_Task instructions_
Can you write out these lines again with every "Deportivo" changed to "Depor" and nothing else altered? Leave the pictures out of your answer.

_Dataset items_
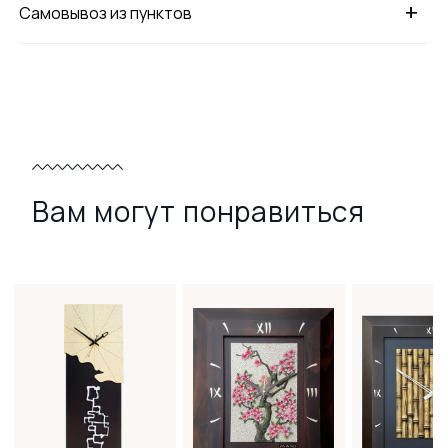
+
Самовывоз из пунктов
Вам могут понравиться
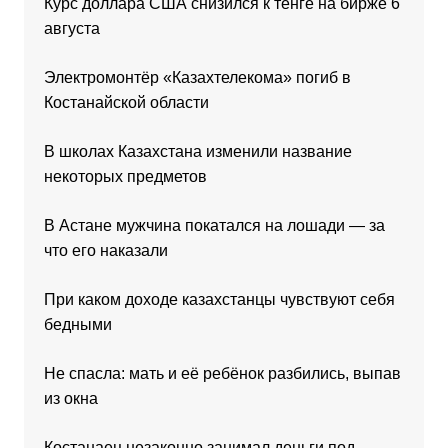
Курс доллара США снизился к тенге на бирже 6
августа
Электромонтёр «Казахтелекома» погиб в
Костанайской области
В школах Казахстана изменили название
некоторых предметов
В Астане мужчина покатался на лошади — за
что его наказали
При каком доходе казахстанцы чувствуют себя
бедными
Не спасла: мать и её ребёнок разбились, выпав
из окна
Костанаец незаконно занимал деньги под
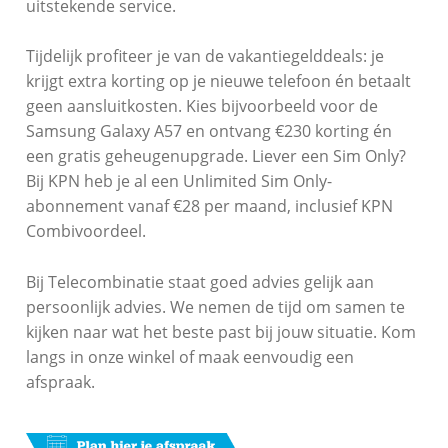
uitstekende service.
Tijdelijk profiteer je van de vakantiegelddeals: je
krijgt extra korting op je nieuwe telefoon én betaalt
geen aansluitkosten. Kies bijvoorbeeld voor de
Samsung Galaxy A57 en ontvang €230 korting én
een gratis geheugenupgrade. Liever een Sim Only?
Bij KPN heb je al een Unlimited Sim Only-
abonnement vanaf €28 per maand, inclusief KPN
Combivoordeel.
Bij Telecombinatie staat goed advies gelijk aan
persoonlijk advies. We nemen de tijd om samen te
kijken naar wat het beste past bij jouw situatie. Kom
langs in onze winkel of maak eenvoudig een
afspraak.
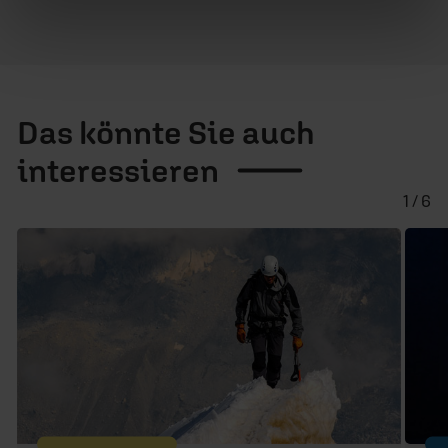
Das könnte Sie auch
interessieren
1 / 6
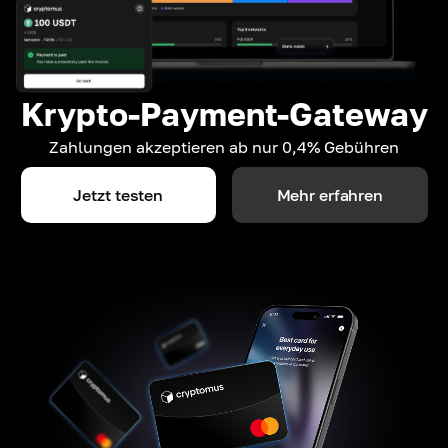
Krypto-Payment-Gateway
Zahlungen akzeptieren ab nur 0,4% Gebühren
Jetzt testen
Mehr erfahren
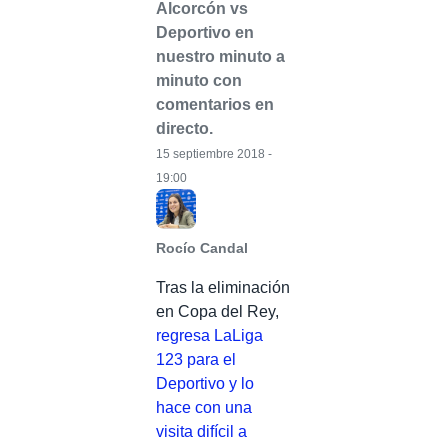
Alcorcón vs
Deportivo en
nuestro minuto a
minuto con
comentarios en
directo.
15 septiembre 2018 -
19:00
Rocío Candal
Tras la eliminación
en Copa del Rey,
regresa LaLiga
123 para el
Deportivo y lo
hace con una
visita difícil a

_Exercise answer_
+
Самовывоз из пунктов
Вам могут понравиться
Курс доллара США снизился к тенге на бирже 6
августа
Электромонтёр «Казахтелекома» погиб в
Костанайской области
В школах Казахстана изменили название
некоторых предметов
В Астане мужчина покатался на лошади — за
что его наказали
При каком доходе казахстанцы чувствуют себя
бедными
Не спасла: мать и её ребёнок разбились, выпав
из окна
Костанаец незаконно занимал деньги под
uitstekende service.
Tijdelijk profiteer je van de vakantiegelddeals: je
krijgt extra korting op je nieuwe telefoon én betaalt
geen aansluitkosten. Kies bijvoorbeeld voor de
Samsung Galaxy A57 en ontvang €230 korting én
een gratis geheugenupgrade. Liever een Sim Only?
Bij KPN heb je al een Unlimited Sim Only-
abonnement vanaf €28 per maand, inclusief KPN
Combivoordeel.
Bij Telecombinatie staat goed advies gelijk aan
persoonlijk advies. We nemen de tijd om samen te
kijken naar wat het beste past bij jouw situatie. Kom
langs in onze winkel of maak eenvoudig een
afspraak.
Das könnte Sie auch
interessieren
1 / 6
Krypto-Payment-Gateway
Zahlungen akzeptieren ab nur 0,4% Gebühren
Jetzt testen
Mehr erfahren
Alcorcón vs
Depor en
nuestro minuto a
minuto con
comentarios en
directo.
15 septiembre 2018 -
19:00
Rocío Candal
Tras la eliminación
en Copa del Rey,
regresa LaLiga
123 para el
Depor y lo
hace con una
visita difícil a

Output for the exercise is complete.